A Catholic lay leader in interreligious relations believes a spiritual journey between Islam and the Catholic Church started half a century ago shows how members of the two faiths can live together and cooperate.

“In the everyday lived experience, Muslims and Catholics can get along … can respect each other” given their shared reliance on prayer and working for justice, said John Borelli.

Borelli will speak on the 50 years since “Nostra Aetate” (“In Our Time”), a document on interreligious relations approved by the Second Vatican Council, on two occasions on Maryland’s Eastern Shore in coming weeks. His talks will primarily focus on Jewish-Catholic relations in light of Nostra Aetate.

The Institute for Religion, Politics and Culture at Washington College in Chestertown will host Borelli at 6:30 p.m. April 25 in Hodson Hall.

Saint John XXIII expanded the Second Vatican Council to include what became “Nostra Aetate,” approved Oct. 25, 1965. (CNS)
Saint John XXIII expanded the Second Vatican Council to include what became “Nostra Aetate,” approved Oct. 25, 1965. (CNS)

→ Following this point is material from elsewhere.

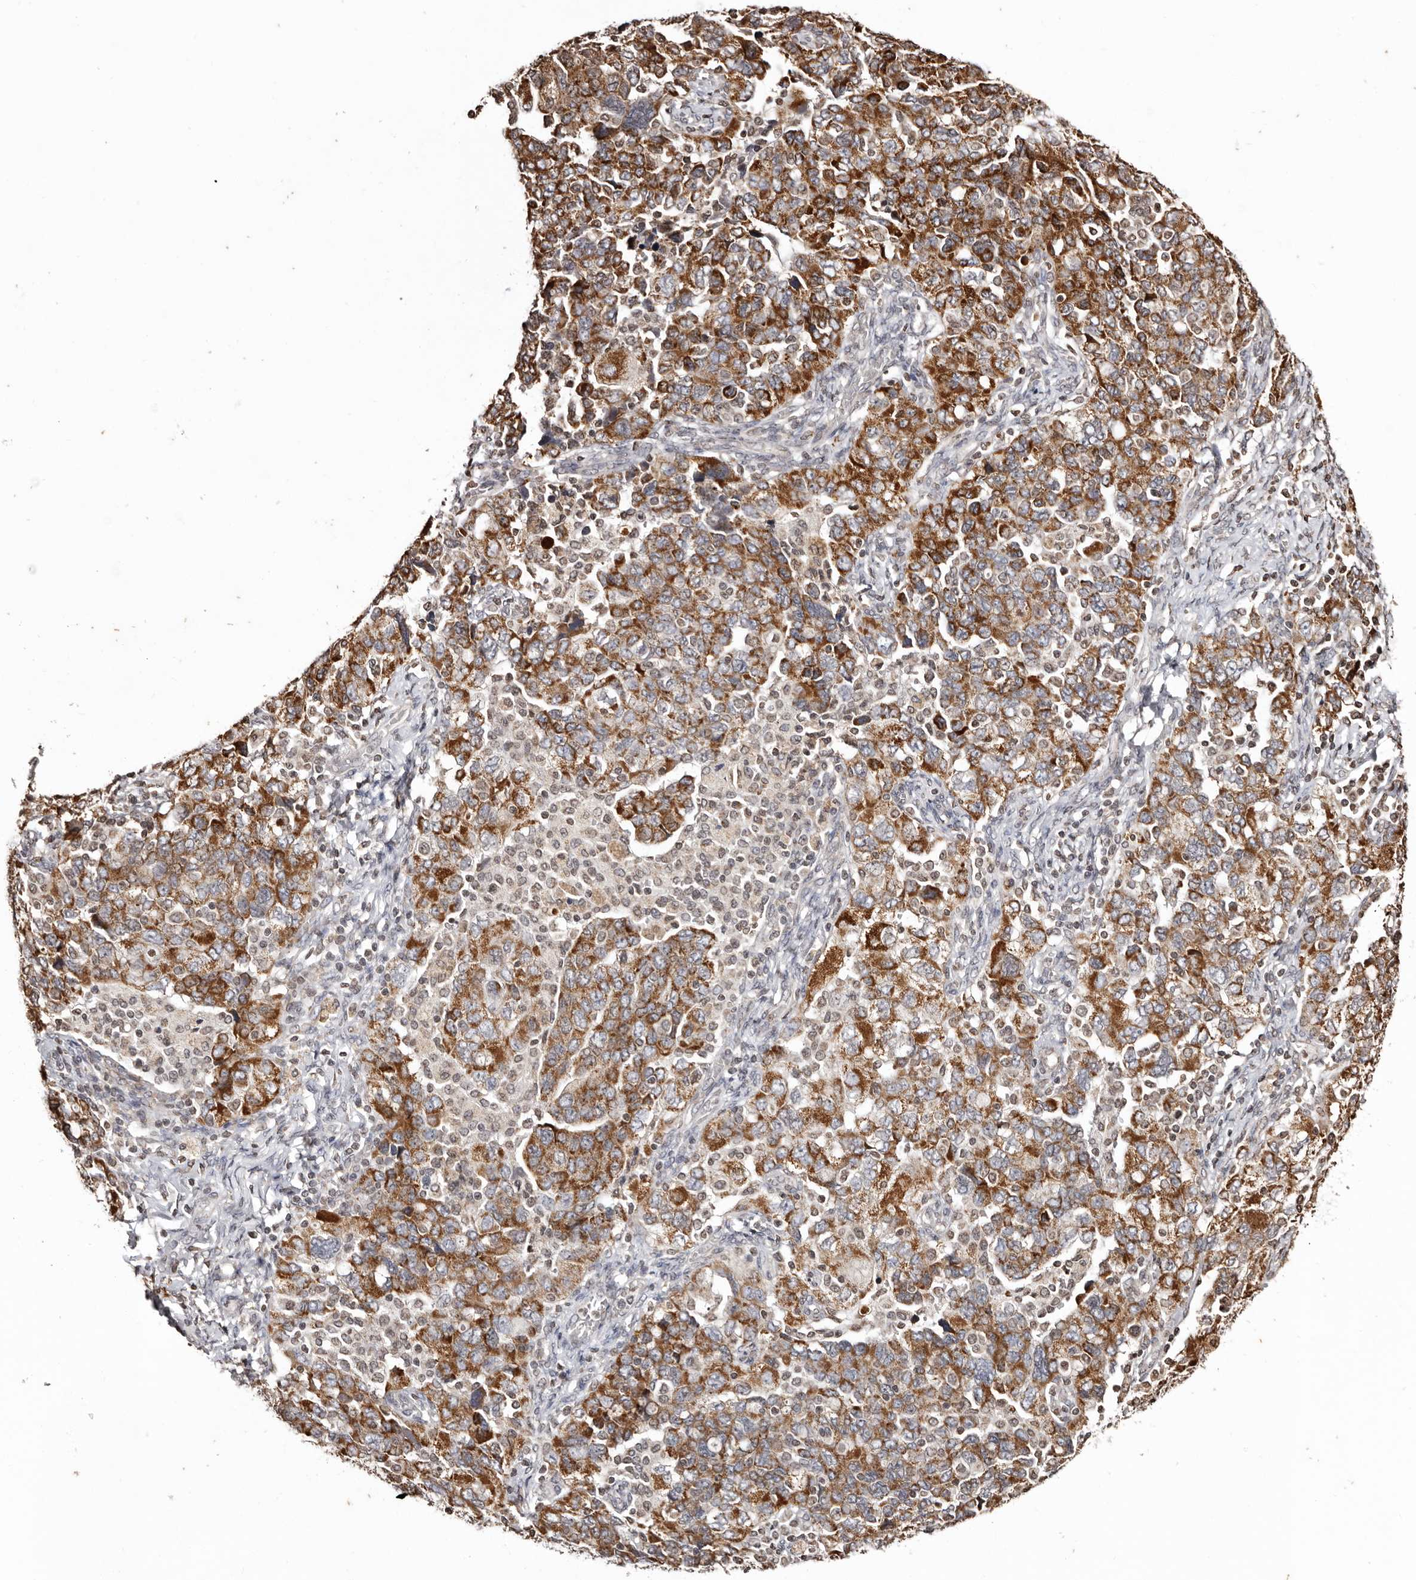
{"staining": {"intensity": "moderate", "quantity": ">75%", "location": "cytoplasmic/membranous"}, "tissue": "ovarian cancer", "cell_type": "Tumor cells", "image_type": "cancer", "snomed": [{"axis": "morphology", "description": "Carcinoma, NOS"}, {"axis": "morphology", "description": "Cystadenocarcinoma, serous, NOS"}, {"axis": "topography", "description": "Ovary"}], "caption": "There is medium levels of moderate cytoplasmic/membranous staining in tumor cells of carcinoma (ovarian), as demonstrated by immunohistochemical staining (brown color).", "gene": "CCDC190", "patient": {"sex": "female", "age": 69}}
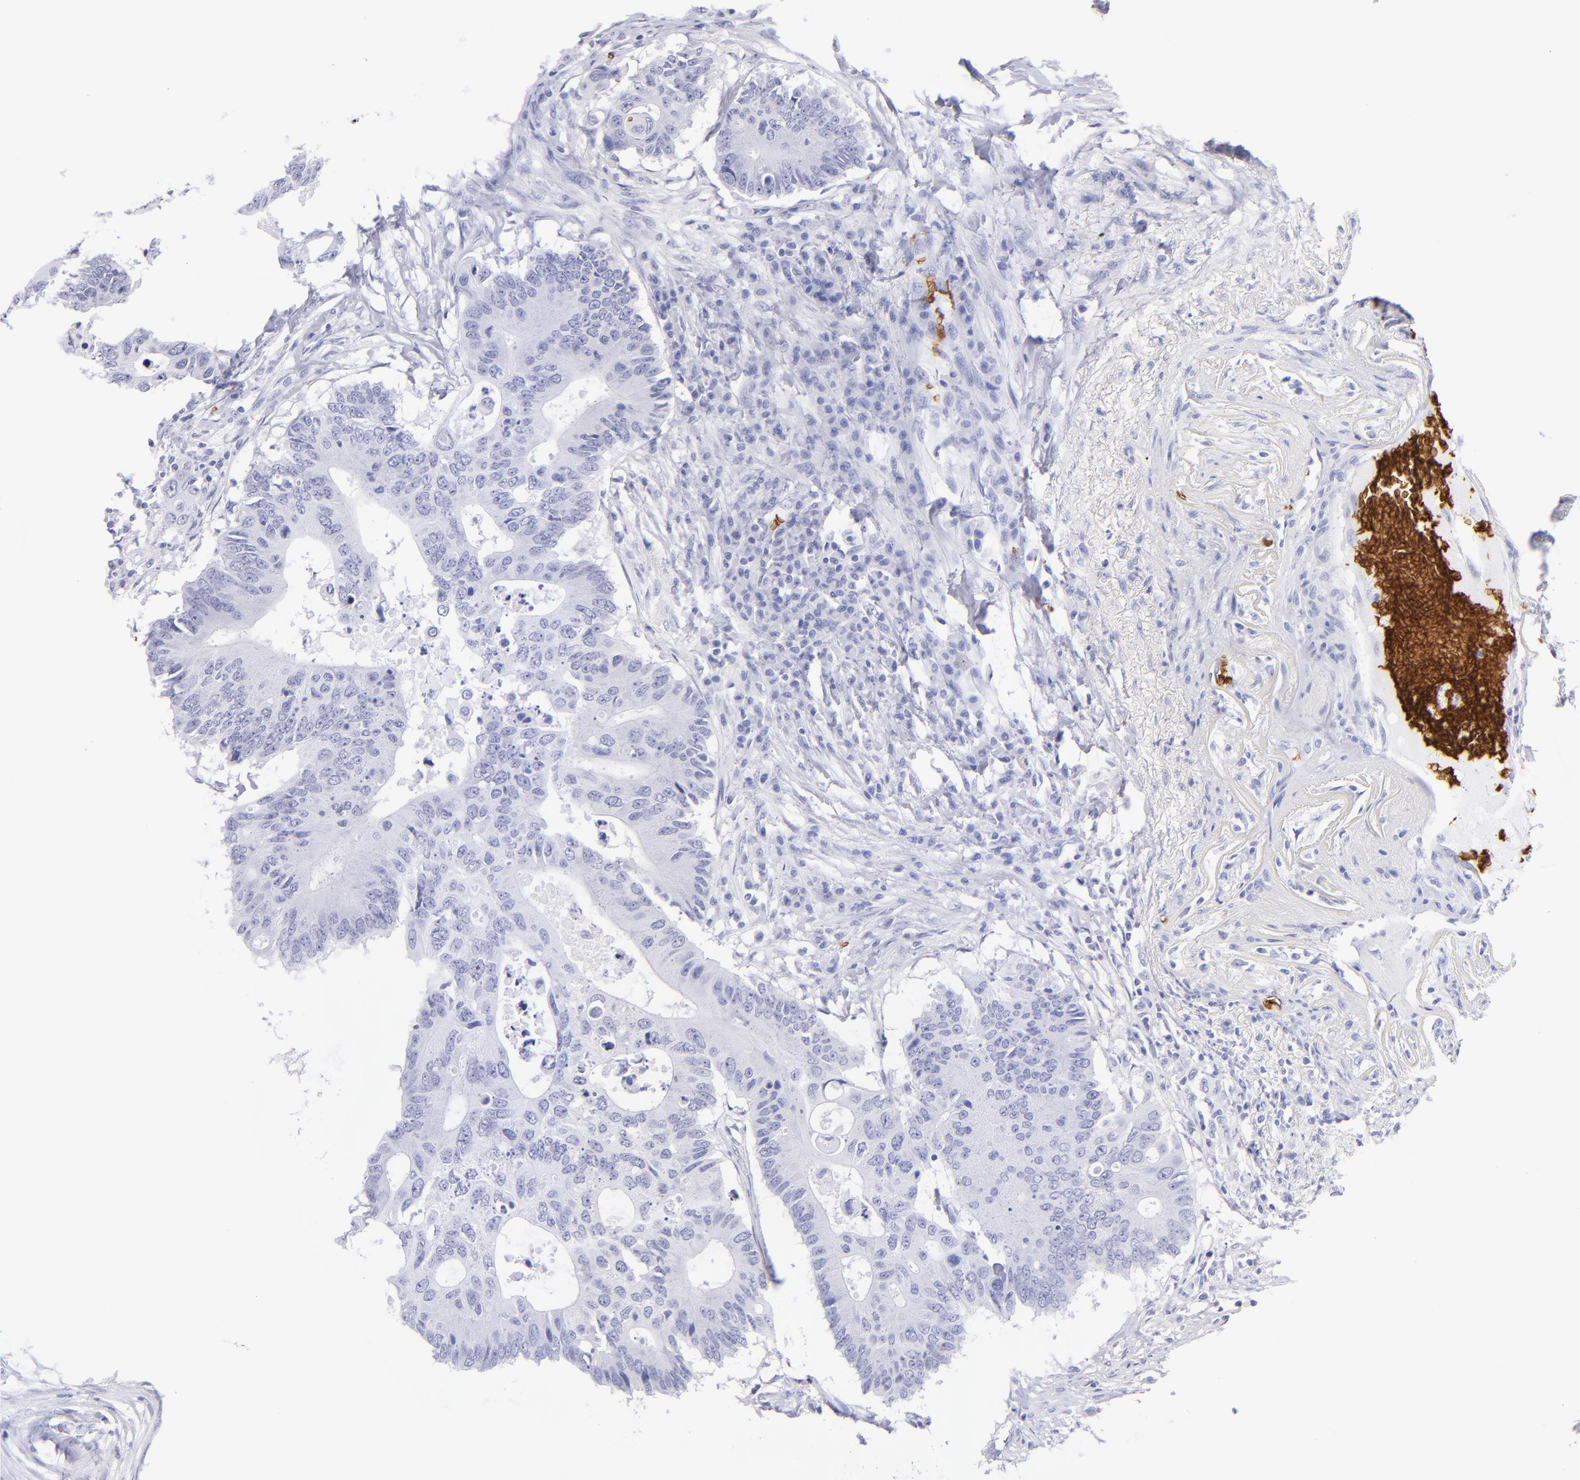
{"staining": {"intensity": "negative", "quantity": "none", "location": "none"}, "tissue": "colorectal cancer", "cell_type": "Tumor cells", "image_type": "cancer", "snomed": [{"axis": "morphology", "description": "Adenocarcinoma, NOS"}, {"axis": "topography", "description": "Colon"}], "caption": "Human colorectal cancer (adenocarcinoma) stained for a protein using immunohistochemistry (IHC) displays no positivity in tumor cells.", "gene": "GYPA", "patient": {"sex": "male", "age": 71}}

He will speak at Temple B’nai Israel in Easton marking Yom HaShoah, the Holocaust memorial day. A service will precede his talk at 7:30 p.m. May 1.

Borelli has been involved in ecumenical affairs (relations with other Christian religions) and interreligious relations since the 1970s, including 16 years as associate director for the U.S. Catholic Conference’s Secretariat for Ecumenical and Interreligious Affairs. He left the USCCB in 2003 to become special assistant for interreligious initiatives to the president of Georgetown University in Washington.

“Nostra Aetate” originally was slated to be a declaration on relations between Judaism and Catholicism, Borelli said, but as part of the council’s process the focus was expanded to all non-Christian religions. Still, “it is a charter that has allowed Jewish-Catholic dialogue to grow.”

Yet the document, the shortest of the 16 approved by Vatican II, said nothing about the Holocaust. “It was too soon” after World War II, Borelli said. David Ben-Gurion, Israel’s first prime minister, put Nazi war criminal Adolph Eichmann on trial in 1961 “not only to tell the world about the horrible dimensions of the Holocaust but also to give the Jews the opportunity to talk about it.”

That, combined with Holocaust survivor Jules Isaac’s audience with St. (Pope) John XXIII in 1960, led the pope to expand the council to include what became “Nostra Aetate,” approved Oct. 25, 1965.

Its authors realized it had to be a religious document, and in no way be seen as sanctioning the state of Israel which bishops from the Middle East could not have approved. But the council wanted to publicly avow religious freedom as a human right, which it did two months later in “Dignitatis Humanae.”

Borelli noted that ecumenical dialogue helps people to understand there are different types of Christian denominations beyond Catholicism and mainline groups such as Episcopal, Lutheran and Methodist. They include evangelicals and Baptists.

“The same is true for Muslims and Jews,” he said. “You can find some unifying elements but no one speaks for all of Judaism,” or for Islam.

While “Nostra Aetate” was developed at the world level, during a council of Catholic bishops and cardinals from around the globe, Borelli believes “the best dialogues are on the most localized situation.”

He learned that through a form of trial and error while with the USCCB organizing Catholic-Muslim dialogues. After working on national dialogues, his secretariat decided to try regional dialogues. Before 9/11 three regional dialogues across the country had met at least twice, “so we could begin taking on the ramifications.”